WHAT YOU HAVE TO DO: Filter the entries below down to the lines that hold "RunTask".

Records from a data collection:
____________
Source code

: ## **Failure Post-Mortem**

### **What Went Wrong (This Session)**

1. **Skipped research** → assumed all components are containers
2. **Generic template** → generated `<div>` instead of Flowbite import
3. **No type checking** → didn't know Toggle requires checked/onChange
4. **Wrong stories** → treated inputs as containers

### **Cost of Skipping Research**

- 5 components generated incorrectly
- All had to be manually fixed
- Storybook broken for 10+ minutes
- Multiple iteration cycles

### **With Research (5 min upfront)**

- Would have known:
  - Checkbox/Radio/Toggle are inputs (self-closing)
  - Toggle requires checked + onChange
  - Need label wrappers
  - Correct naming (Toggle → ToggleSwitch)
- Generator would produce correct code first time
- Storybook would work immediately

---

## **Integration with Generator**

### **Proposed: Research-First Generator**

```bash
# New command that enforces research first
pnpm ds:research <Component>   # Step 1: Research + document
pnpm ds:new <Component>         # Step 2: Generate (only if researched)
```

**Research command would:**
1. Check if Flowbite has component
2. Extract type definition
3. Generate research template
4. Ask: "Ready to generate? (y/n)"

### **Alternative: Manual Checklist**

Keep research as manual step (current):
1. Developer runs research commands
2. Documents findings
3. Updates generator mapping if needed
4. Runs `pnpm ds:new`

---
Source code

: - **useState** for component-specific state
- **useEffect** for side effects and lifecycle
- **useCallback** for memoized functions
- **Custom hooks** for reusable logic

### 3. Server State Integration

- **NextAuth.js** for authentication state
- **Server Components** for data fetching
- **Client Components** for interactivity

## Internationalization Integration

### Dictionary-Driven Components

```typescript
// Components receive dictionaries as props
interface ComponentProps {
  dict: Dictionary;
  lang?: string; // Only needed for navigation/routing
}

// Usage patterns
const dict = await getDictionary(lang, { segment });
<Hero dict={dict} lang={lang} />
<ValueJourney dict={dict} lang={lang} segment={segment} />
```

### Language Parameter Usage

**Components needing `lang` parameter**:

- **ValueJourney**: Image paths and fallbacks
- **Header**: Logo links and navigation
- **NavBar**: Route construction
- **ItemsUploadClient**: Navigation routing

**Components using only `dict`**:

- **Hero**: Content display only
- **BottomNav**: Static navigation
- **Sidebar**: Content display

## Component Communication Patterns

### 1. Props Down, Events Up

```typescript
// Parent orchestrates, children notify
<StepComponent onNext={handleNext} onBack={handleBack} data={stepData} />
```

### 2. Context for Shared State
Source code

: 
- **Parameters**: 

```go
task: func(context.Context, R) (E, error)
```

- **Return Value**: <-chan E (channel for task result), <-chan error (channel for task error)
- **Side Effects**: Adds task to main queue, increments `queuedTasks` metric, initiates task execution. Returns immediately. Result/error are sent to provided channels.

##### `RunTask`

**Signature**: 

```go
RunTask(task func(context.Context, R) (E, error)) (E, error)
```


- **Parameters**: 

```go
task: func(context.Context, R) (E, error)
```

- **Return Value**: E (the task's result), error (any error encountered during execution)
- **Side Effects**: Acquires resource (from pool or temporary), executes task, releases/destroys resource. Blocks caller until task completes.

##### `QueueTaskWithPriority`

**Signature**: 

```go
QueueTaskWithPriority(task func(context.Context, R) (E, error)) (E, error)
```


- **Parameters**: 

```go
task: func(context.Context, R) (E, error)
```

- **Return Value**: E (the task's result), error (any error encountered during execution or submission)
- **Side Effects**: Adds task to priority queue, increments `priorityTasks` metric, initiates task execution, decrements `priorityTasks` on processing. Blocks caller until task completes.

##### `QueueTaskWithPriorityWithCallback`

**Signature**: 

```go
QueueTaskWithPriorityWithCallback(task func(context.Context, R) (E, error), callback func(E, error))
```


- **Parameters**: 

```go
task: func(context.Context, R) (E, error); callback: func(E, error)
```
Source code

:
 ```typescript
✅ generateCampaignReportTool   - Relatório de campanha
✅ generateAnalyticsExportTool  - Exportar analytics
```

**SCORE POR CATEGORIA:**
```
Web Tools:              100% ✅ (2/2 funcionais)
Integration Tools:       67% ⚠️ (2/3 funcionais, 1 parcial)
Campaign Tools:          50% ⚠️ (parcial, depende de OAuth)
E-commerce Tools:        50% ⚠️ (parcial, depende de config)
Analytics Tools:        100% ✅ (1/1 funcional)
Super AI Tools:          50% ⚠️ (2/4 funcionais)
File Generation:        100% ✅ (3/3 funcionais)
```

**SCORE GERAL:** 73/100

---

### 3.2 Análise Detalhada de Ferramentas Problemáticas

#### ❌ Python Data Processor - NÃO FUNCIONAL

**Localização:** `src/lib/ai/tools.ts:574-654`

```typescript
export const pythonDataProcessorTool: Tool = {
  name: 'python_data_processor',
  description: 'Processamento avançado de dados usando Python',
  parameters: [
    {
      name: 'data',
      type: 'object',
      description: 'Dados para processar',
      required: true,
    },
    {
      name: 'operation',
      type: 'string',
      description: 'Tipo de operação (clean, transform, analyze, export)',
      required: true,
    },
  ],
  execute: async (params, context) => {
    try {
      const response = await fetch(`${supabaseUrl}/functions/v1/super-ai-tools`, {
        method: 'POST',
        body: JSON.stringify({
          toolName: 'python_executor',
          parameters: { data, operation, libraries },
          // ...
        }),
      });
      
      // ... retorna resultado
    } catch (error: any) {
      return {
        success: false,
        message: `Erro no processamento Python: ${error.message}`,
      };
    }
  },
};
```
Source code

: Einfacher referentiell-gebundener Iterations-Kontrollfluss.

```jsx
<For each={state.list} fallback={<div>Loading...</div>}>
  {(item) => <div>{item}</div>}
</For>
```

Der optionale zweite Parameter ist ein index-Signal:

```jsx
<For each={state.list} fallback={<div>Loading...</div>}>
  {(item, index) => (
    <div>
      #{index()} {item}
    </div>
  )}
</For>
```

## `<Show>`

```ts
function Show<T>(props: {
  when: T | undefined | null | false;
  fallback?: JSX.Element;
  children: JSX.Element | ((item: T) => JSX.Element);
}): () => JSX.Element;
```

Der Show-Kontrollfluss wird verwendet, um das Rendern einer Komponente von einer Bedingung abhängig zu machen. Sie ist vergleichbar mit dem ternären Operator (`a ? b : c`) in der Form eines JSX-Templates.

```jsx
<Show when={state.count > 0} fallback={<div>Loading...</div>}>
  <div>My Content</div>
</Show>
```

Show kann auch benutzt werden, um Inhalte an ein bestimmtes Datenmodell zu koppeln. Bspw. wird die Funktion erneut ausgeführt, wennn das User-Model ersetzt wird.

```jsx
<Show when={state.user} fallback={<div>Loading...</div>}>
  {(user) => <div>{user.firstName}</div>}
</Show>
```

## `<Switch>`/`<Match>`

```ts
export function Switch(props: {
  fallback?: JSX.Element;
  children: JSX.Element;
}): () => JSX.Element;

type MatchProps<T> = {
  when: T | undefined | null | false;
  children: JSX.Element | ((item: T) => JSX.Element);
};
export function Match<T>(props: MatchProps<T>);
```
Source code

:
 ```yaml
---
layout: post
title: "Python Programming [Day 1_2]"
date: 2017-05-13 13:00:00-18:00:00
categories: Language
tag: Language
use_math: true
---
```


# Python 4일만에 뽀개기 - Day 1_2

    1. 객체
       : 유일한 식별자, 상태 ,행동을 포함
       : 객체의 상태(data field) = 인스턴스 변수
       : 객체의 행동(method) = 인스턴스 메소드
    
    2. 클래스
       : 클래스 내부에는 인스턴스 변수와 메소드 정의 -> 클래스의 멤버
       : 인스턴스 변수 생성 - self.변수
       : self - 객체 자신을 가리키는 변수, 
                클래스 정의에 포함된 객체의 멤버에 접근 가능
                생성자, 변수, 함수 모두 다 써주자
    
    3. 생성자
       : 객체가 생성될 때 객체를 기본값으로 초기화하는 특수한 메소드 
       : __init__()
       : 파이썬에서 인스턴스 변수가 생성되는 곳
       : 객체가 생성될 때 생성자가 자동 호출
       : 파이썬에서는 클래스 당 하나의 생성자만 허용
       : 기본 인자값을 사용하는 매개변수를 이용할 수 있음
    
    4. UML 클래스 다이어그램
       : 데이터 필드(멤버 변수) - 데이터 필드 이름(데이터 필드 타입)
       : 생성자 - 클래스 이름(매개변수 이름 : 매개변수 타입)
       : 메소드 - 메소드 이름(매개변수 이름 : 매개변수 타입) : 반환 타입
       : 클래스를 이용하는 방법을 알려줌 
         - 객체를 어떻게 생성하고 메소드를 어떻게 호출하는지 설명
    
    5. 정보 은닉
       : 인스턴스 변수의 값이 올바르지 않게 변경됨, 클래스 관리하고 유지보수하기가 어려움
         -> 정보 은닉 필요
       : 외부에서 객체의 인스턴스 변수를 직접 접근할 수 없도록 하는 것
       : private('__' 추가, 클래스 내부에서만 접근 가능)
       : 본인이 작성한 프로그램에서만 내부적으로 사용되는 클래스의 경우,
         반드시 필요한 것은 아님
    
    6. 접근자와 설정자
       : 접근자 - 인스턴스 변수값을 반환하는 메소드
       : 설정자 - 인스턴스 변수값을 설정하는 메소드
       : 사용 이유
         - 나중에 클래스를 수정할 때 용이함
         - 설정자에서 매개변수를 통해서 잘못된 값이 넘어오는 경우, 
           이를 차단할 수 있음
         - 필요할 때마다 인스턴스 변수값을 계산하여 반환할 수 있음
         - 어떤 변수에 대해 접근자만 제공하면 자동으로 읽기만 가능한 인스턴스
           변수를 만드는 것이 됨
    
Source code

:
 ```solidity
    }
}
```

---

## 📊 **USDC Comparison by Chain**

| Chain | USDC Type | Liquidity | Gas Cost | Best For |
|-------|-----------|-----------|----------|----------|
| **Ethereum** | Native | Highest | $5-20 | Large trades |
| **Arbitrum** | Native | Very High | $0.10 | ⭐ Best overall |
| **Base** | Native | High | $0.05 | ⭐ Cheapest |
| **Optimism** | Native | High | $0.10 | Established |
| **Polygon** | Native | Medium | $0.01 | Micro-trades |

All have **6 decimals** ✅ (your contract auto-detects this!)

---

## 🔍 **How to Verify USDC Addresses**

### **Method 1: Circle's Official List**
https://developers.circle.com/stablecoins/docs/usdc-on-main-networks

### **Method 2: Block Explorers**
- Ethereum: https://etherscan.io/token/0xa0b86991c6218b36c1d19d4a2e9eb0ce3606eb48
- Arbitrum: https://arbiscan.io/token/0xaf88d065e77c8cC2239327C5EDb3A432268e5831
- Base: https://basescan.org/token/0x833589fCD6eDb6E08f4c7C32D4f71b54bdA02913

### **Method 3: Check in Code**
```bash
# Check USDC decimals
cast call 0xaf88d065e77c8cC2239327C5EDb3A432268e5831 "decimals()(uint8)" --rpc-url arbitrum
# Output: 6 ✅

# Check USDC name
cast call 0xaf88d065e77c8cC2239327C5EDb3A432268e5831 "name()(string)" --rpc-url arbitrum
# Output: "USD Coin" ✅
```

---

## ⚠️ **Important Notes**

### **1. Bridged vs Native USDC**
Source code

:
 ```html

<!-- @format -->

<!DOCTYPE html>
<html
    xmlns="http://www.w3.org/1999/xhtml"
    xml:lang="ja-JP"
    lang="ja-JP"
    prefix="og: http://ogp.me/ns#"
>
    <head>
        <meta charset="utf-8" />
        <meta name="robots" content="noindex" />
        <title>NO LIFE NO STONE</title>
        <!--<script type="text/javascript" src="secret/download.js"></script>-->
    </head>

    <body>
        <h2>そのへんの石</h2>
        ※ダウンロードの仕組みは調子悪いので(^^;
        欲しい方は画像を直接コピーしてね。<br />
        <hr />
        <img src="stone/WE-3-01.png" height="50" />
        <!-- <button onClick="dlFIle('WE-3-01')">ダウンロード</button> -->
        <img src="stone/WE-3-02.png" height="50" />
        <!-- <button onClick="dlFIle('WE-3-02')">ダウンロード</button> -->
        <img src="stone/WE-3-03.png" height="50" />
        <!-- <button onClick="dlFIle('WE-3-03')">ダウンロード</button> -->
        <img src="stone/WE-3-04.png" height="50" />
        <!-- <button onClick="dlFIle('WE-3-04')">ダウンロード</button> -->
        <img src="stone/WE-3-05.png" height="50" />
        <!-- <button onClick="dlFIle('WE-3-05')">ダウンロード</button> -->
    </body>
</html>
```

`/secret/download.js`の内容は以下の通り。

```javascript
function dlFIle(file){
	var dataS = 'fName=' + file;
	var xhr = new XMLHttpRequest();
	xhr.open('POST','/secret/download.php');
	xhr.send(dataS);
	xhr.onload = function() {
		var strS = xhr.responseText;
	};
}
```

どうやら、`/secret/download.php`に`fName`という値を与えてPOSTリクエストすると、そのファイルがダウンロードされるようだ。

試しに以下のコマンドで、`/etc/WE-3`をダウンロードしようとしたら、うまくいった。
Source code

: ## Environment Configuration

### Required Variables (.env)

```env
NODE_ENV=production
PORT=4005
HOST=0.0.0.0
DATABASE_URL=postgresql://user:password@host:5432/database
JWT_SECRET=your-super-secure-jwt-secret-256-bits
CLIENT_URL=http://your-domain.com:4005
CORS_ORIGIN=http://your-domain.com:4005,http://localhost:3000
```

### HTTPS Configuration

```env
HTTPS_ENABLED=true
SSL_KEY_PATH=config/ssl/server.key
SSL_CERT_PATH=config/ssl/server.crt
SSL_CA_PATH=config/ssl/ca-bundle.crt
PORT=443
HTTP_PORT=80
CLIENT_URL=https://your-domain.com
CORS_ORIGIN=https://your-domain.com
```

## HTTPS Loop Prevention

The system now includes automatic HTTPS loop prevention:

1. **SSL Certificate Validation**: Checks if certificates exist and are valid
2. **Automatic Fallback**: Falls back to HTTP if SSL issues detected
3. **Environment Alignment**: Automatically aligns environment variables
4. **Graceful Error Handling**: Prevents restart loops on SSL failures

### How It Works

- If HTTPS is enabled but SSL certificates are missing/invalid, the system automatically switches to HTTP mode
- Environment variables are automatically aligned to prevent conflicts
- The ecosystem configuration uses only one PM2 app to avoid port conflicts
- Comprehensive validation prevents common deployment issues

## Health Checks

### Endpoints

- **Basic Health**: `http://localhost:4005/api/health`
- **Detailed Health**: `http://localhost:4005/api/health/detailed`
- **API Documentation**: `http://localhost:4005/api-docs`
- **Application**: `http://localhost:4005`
____________
YOUR RESPONSE:
##### `RunTask`
RunTask(task func(context.Context, R) (E, error)) (E, error)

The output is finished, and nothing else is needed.